◆ **Task instructions**:
- a) According to the bird banding report, where did the Gray Catbird with the retrieved GPS unit spend the winter?
- b) Copy from the bird banding report the part that begins with the words containing "A male Common" and ends with "same general area.".
- c) Continue the bird banding report after its last sentence.

◆ **Text section**:
=-=-=-=-=

A male Common Yellowthroat was one of the most striking birds we captured. Yellowthroat numbers have increased on the floodplain since 2010.

We captured a female Black-headed Grosbeak with signs of a brood patch. At least three males sang in the area, one from the tree right over the banding station. We also caught a Gray Catbird, two Yellow Warblers, and a Downy Woodpecker.

We captured two Lewis’s Woodpeckers and outfitted them with Pinpoint GPS units. We later located both of them at nearby nests, allowing us to monitor their tolerance of the units.

Similar to last year, we put color bands on both birds. So far our re-sightings of birds marked last year suggest that Lewis’s Woodpeckers do not show fidelity to nest sites or mates, contrary to previous hypotheses. They do return to the same general area.

MPG Ranch sponsors two research projects related to Gray Catbirds: nestling survival and dispersal, and determination of migration and overwintering locations. The catbird crew retrieved one pinpoint GPS unit this past week. The four GPS locations documented an easterly migration route during fall 2014, and overwintering near the Texas-Louisiana border, over 1,500 miles from breeding grounds on the MPG Ranch.

=-=-=-=-=

◆ **Data shown**:
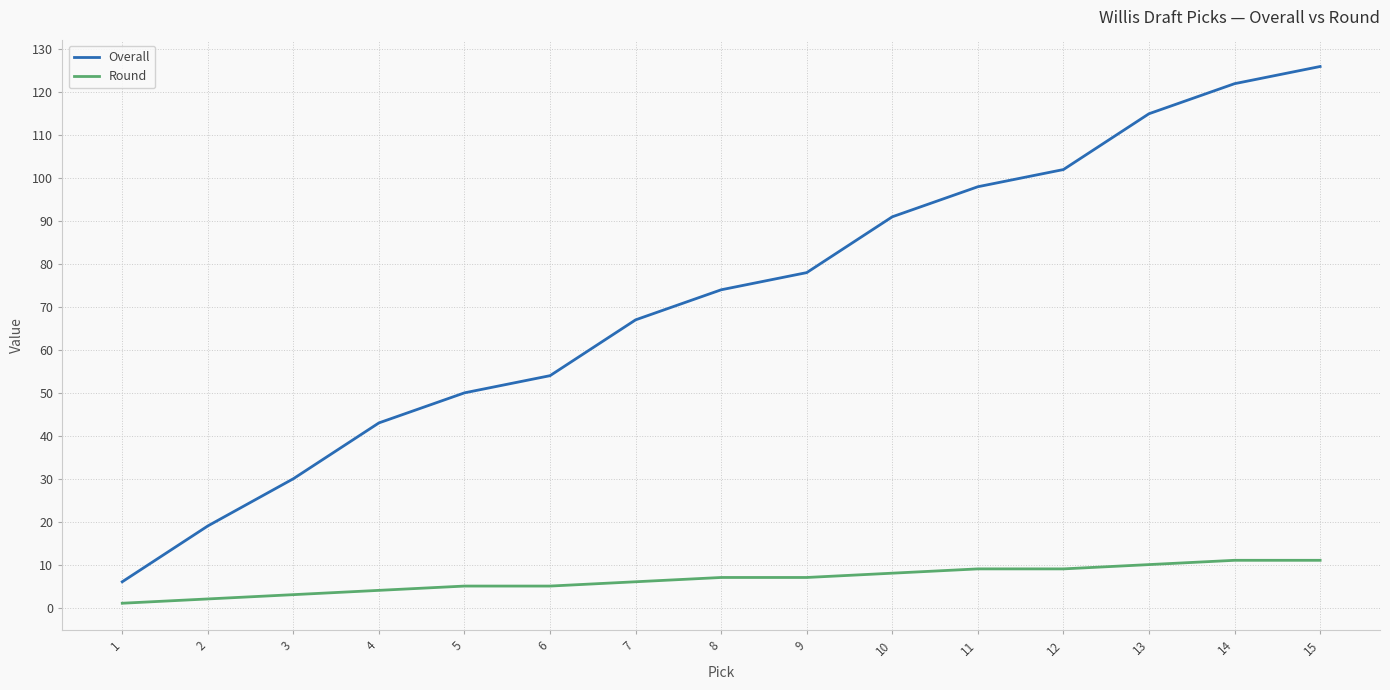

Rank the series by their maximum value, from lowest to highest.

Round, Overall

=-=-=-=-=

◆ **Results in order**:
- a) Near the Texas-Louisiana border, over 1,500 miles from its breeding grounds on the MPG Ranch.

- b)
A male Common Yellowthroat was one of the most striking birds we captured. Yellowthroat numbers have increased on the floodplain since 2010.

We captured a female Black-headed Grosbeak with signs of a brood patch. At least three males sang in the area, one from the tree right over the banding station. We also caught a Gray Catbird, two Yellow Warblers, and a Downy Woodpecker.

We captured two Lewis’s Woodpeckers and outfitted them with Pinpoint GPS units. We later located both of them at nearby nests, allowing us to monitor their tolerance of the units.

Similar to last year, we put color bands on both birds. So far our re-sightings of birds marked last year suggest that Lewis’s Woodpeckers do not show fidelity to nest sites or mates, contrary to previous hypotheses. They do return to the same general area.

- c)
On May 21, Rapunzel the Osprey traveled to an area near Moose Lake, ~20 miles southwest of Philipsburg, MT. Her transmitter suddenly stopped moving, which usually indicates the bird died or shed the transmitter. Fearing the worst, we raced to the area to investigate.

We walked along the Middle Fork of Rock Creek towards the transmitter’s location. The area was dense with lodgepole pine and Douglas-fir.

As we watched, a male Osprey flew in with a fish. While he ate, we heard a second Osprey vocalize from the nest.

Unfortunately, we were unable to see the Osprey in the nest during our visit. We searched the ground beneath the nest and did not find Rapunzel’s transmitter. However, we did find the wing of an Osprey about 150 yards from the nest. The flesh on the wing was still fresh, indicating the bird had died recently. Was this sign that Rapunzel died? Or did we find the remains of a different female who Rapunzel replaced?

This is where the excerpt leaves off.